The death blow to US corporations could come when US interest rates rise to historically normal levels. A four-percentage-point rise in the interest rates paid on debt by US corporations would cost them nearly $300 billion per year in additional interest costs. That amounts to 17% of corporate profits for all of 2010. When faced with rising interest costs that cut into profits, companies will likely look to cut expenses in all areas, including labor. This could start a vicious cycle of corporate cutbacks, declining household income, reduced aggregate demand, and slowing production, which would start the cycle all over again.
Troll logic? Pot, kettle.
Peter Schiff has talked about this, so yeah. (I'm sure JJ could dig up a link to this.)

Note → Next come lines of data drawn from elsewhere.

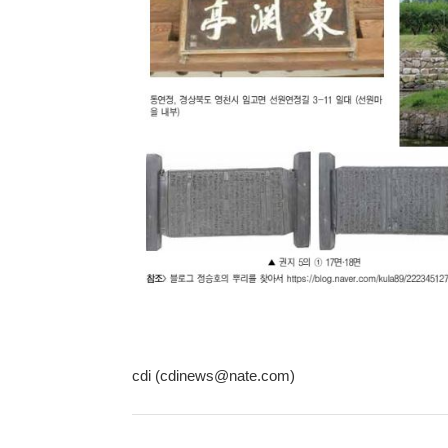
cdi (cdinews@nate.com)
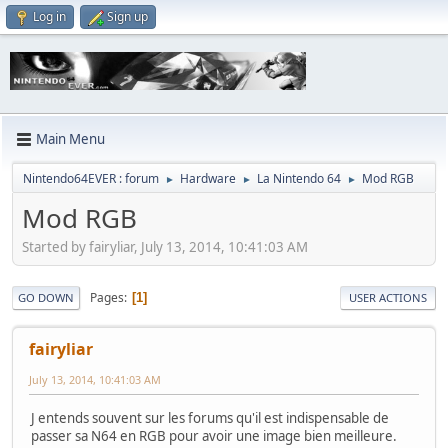
Log in
Sign up
Main Menu
Nintendo64EVER : forum
Hardware
La Nintendo 64
Mod RGB
►
►
►
Mod RGB
Started by fairyliar, July 13, 2014, 10:41:03 AM
Pages
1
GO DOWN
USER ACTIONS
fairyliar
July 13, 2014, 10:41:03 AM
J entends souvent sur les forums qu'il est indispensable de
passer sa N64 en RGB pour avoir une image bien meilleure.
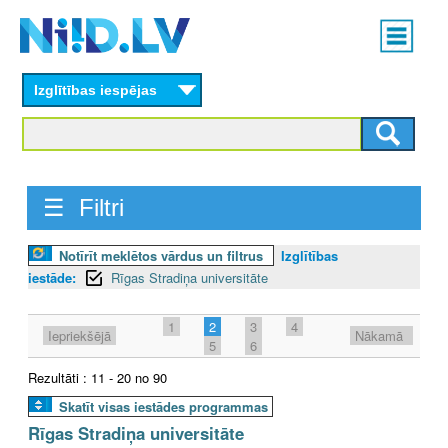
Skip
Main
to
menu
N
main
content
Izglītības iespējas
I
I
D
☰ Filtri
.
Notīrīt meklētos vārdus un filtrus
Izglītības
L
iestāde:
Rīgas Stradiņa universitāte
V
1
2
3
4
Iepriekšējā
Nākamā
5
6
Rezultāti : 11 - 20 no 90
Skatīt visas iestādes programmas
Rīgas Stradiņa universitāte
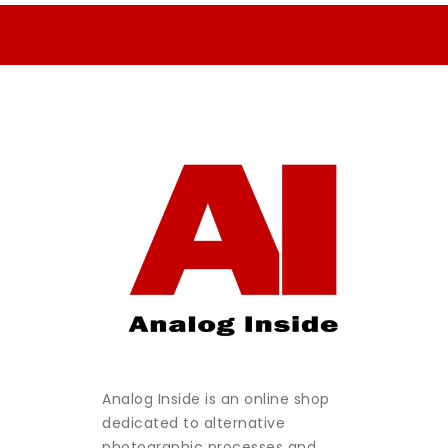
Analog Inside is an online shop
dedicated to alternative
photographic processes and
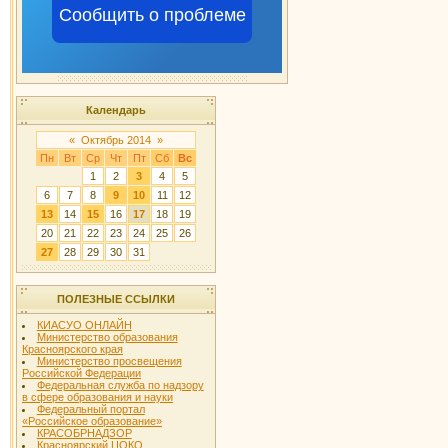
Сообщить о проблеме
Календарь
«
Октябрь 2014
»
Пн
Вт
Ср
Чт
Пт
Сб
Вс
1
2
3
4
5
6
7
8
9
10
11
12
13
14
15
16
17
18
19
20
21
22
23
24
25
26
27
28
29
30
31
ПОЛЕЗНЫЕ ССЫЛКИ
КИАСУО ОНЛАЙН
Министерство образования
Красноярского края
Министерство просвещения
Российской Федерации
Федеральная служба по надзору
в сфере образования и науки
Федеральный портал
«Российское образование»
КРАСОБРНАДЗОР
Красноярский ЦОКО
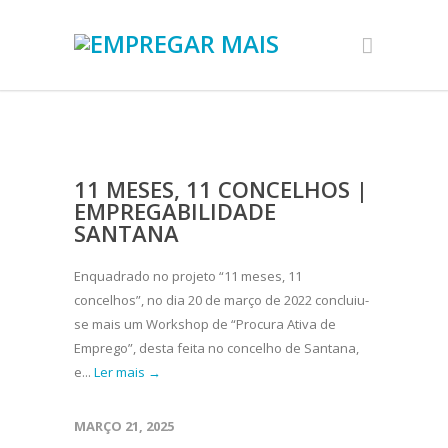
11 MESES, 11 CONCELHOS |
EMPREGABILIDADE
SANTANA
Enquadrado no projeto “11 meses, 11
concelhos”, no dia 20 de março de 2022 concluiu-
se mais um Workshop de “Procura Ativa de
Emprego”, desta feita no concelho de Santana,
e...
Ler mais →
MARÇO 21, 2025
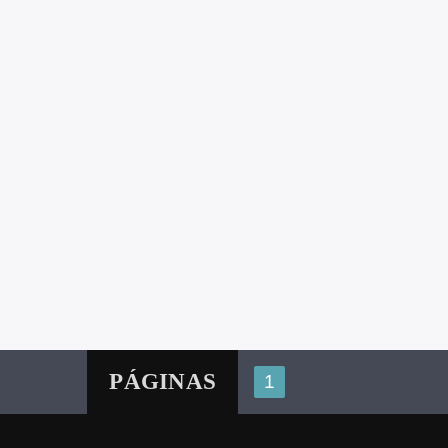
PÁGINAS
1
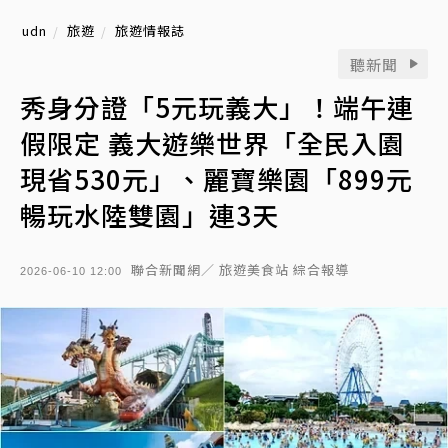
udn
旅遊
旅遊情報誌
聽新聞
秀身分證「5元玩義大」！端午連
假限定 義大遊樂世界「全民入園
現省530元」、麗寶樂園「899元
暢玩水陸雙園」連3天
聯合新聞網／ 旅遊美食站 綜合報導
2026-06-10 12:00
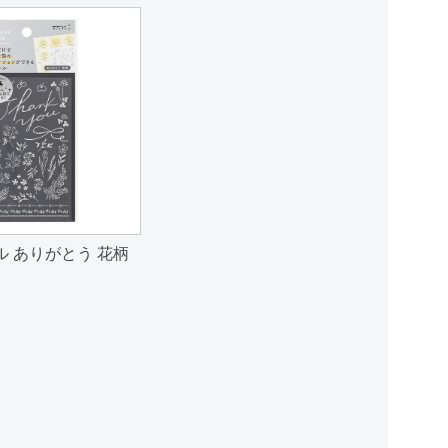
 ありがとう 花柄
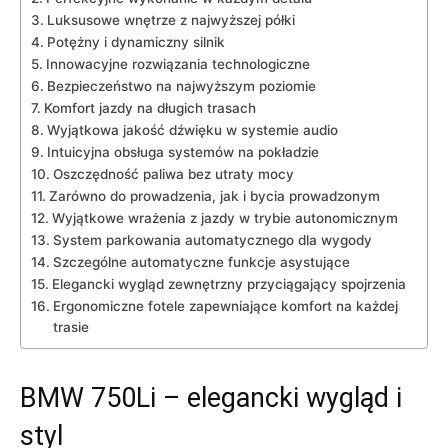
Luksusowe ‍wnętrze z ⁤najwyższej półki
Potężny⁣ i dynamiczny silnik
Innowacyjne rozwiązania technologiczne
Bezpieczeństwo na najwyższym poziomie
Komfort jazdy​ na​ długich trasach
Wyjątkowa jakość dźwięku ⁢w ⁣systemie audio
Intuicyjna ⁣obsługa systemów na pokładzie
Oszczędność paliwa bez ​utraty mocy
Zarówno do prowadzenia, jak i​ bycia​ prowadzonym
Wyjątkowe​ wrażenia z jazdy ‍w trybie autonomicznym
System‍ parkowania automatycznego ​dla wygody
Szczególne automatyczne ‌funkcje asystujące
Elegancki wygląd zewnętrzny przyciągający spojrzenia
Ergonomiczne fotele zapewniające ⁤komfort na każdej
‍trasie
BMW ⁣750Li‍ – elegancki wygląd i
styl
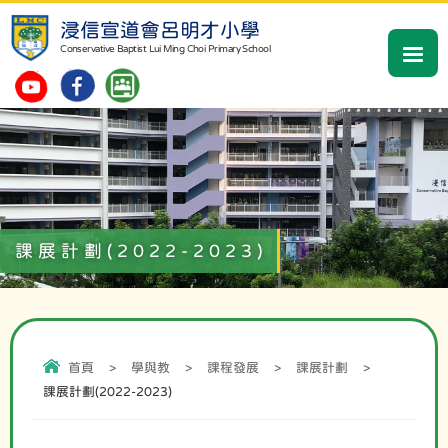
浸信宣道會呂明才小學
Conservative Baptist Lui Ming Choi Primary School
課展計劃(2022-2023)
首頁
>
學與教
>
課程發展
>
課展計劃
>
課展計劃(2022-2023)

I know that folks in the Austrian School are very pessimistic about the economy,
The value-free issue aside, as Jesus Huerta de Soto pointed out in a recent speech, the bust is when the malinvestments are cleared.
[...] their agenda?
Agendawhat?
I have such great admiration for everyone in the Austrian vein,
Why?
To paraphrase Marc Faber: We're all doomed, but that doesn't mean that we can't make money in the process. Rabbi Lapin: "Let's make bricks!" Stephan Kinsella: "Say you and I both want to make a German chocolate cake."
Daniel Muffinburg: I have such great admiration for everyone in the Austrian vein, Why?
It might have something to do with their irresistible sense of style.
Assuming that there is this pile of cash, which I doubt then
There are a few non-Austrian simple reasons for corporations to hold large amounts of cash:
1. The firm is waiting for prices to increase that must logically follow the increase in money supply.
2. The firm is waiting to acertain the true cost of these stupid ideas like Obamacare and tougher regulations on the business environment.
3. The firm prefers cash to other methods of savings like near zero percent short term bonds, high-yield (High Default Risk) corporate and municipal bonds, financial stocks, mortgage backed securities, etc.
Austrian reasons for firms holding large amounts of cash:
1. The managers of the firm want to (Prefer) retain an amount of real wealth in the form of currency, but the Fed has doubled the true money supply so the nominal value of their cash holdings is now half so the company must double the amount.
2. The managers have changed their preferences for holding cash in reaction to changes in their business environment.
3. The managers of the firm do not believe that the new money created by the Fed is really new savings and there is a collapse coming at some future time.
When there's significant legislative or tax uncertainty, businesses are less willing to invest or hire. This results in a build-up of cash reserves. This is nothing new, and I'll take his statement on that basis.
That doesn't mean anything unusual is going on. It's always been that way. Two trillion sounds like a bigger number than I would expect, but considering small businesses probably make up much of that, perhaps it's right.